Actually, we shouldn't be generating assembly code on the fly. If you have more than say 16 proxies in a process then it is actually cheaper in terms of memory usage and cache locality to have a set of compiled entry points that can be shared by all proxies. It is even better if you consider the fact that we shouldn't be allocating the memory for the code from the heap, but should be requesting an executable page of memory for each.
i totally agree with you on this one ;-), but the feasibility of this depends on how dynamic these proxies have to be, i.e., is enough information known at compile/link time to create them in a read-only section or not. for example, the gcc nested function trampolines by their nature must be runtime generated (instantiated) as they need to be both addressable (callable through a normal function pointer) and contain per-instance information - if these proxies have similar constraints, then it's just not possible.

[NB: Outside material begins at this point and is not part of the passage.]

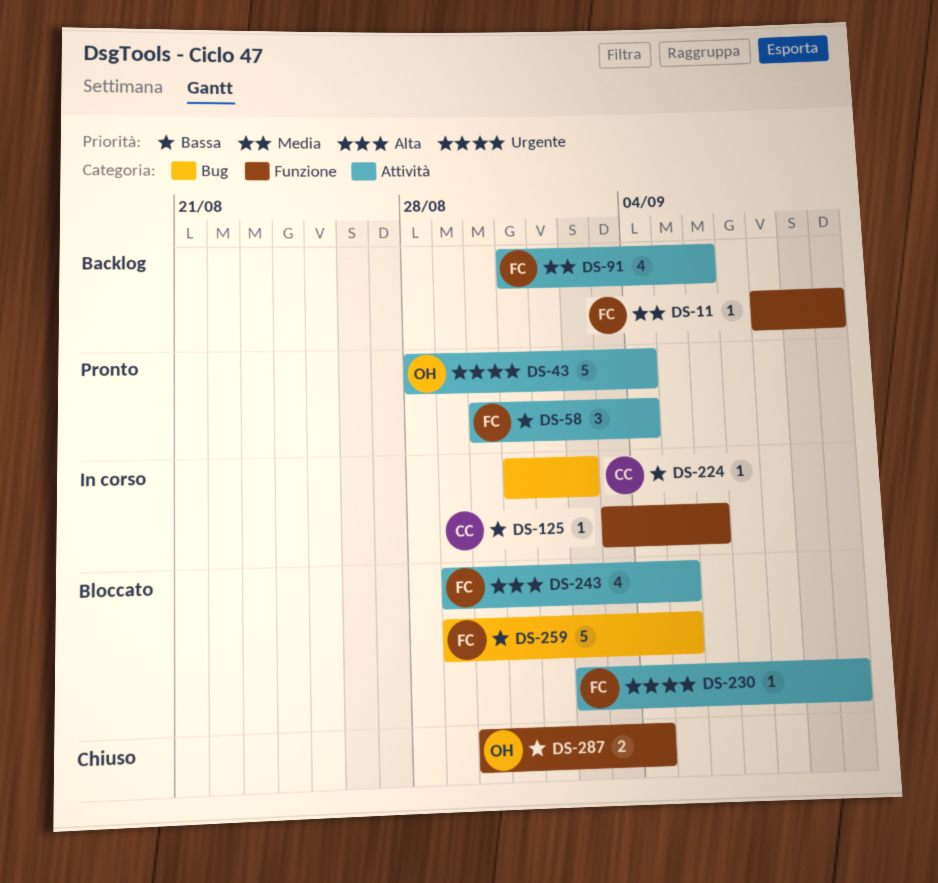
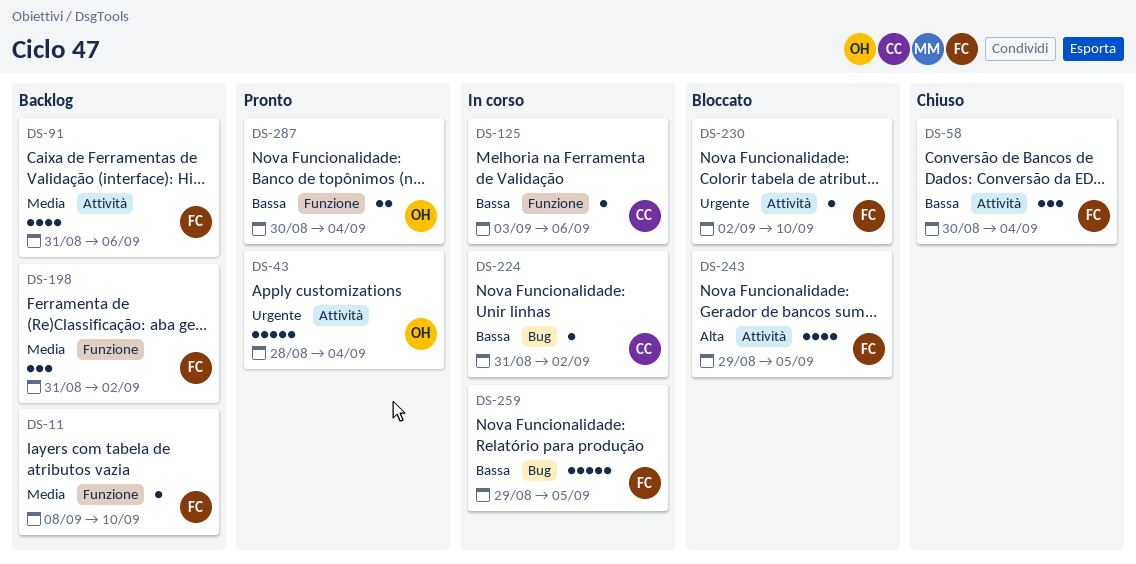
DS-58, status: Pronto -> Chiuso
DS-198: none -> present
DS-259, status: Bloccato -> In corso
DS-287, status: Chiuso -> Pronto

[the following is off-topic i think, if you want to discuss it further, feel free to email me in private, i'll be happy to explain everything]
Just for the record, PaX and execshield are trying to solve problems that are much better solved by other methods that don't break backwards compatibility.
and i completely disagree with you on this one ;-). what PaX and similar approaches solve is not the manifestation of bugs, but rather they put a stop to exploit techniques. the sets of bugs is orthogonal to the sets of exploit techniques, one kind of bug (say a strcpy() based stack overflow) can be exploited by different exploit techniques (say shellcode injection or a forced return into system()). and a given exploit technique say shellcode injection) can be used to exploit different kinds of bugs (say stack and heap overflows, or user supplied format string bugs).
PaX & Co prevent certain exploit techniques from working, canary based systems prevent certain bugs from becoming exploitable (i.e., these methods attack the problem from two different dimensions and have a different, not necessarily comparable coverage of the problem space).
One of the best methods is introducing a terminator canary value between the return address and variables stored on the stack.
it's not only not the best method, but it's a rather limited one in its scope as well. for one, canary solutions can detect simple linear overflow bugs only (and for your case, only on the stack, not on the heap or elsewhere), they won't detect non-linear ones, format string bugs, stale pointer uses, or pretty much any other kind of memory corruption bugs.
and protecting the return address is useless alone if you're not protecting other pointers (or even normal data) in the stack frames, there's 'literature' on how to exploit overwritten frame pointers, function arguments, etc (search the phrack magazine for details).
Obviously, this requires compiler support (which GCC currently lacks, I believe)
mainline gcc does, however both StackGuard and SSP are available as patches. these days quite a few systems (OpenBSD, Adamantix, Gentoo, etc) are using SSP in their base system. there's also talk about incorporating SSP into mainline gcc, but it'll be a longer process.
but it has worked wonders for Microsoft in SP2.
i don't know where you got that from, but it hasn't done much good at all, there're ways to exploit even normal stack overflows that /GS was supposed to prevent (i think David Litchfield posted one on bugtraq or his site), not to mention other kinds of memory corruption bugs which /GS does nothing against. hint: the MS /GS canary doesn't protect the function pointer in the SEH registration record (and the 16 bit randomness in the canary itself is not impossible to brute force either).
It even prevents exploits that PaX/execshield can't, like "return to libc" where the return address is overwritten by the address of another function so that execution jumps into that function.
/GS doesn't prevent such exploits, it makes them succeed with a small probability only (1 in 65534 or so), which PaX and others also achieve by virtue of randomizing the address space layout (and that is of course much more generic than a mere random canary, it helps to make all kinds of exploits harder, not only linear stack overflows). as for the true protection against ret2libc style exploits, check out the doc on the future plans for PaX (http://pax.grsecurity.net/docs/pax-future.txt).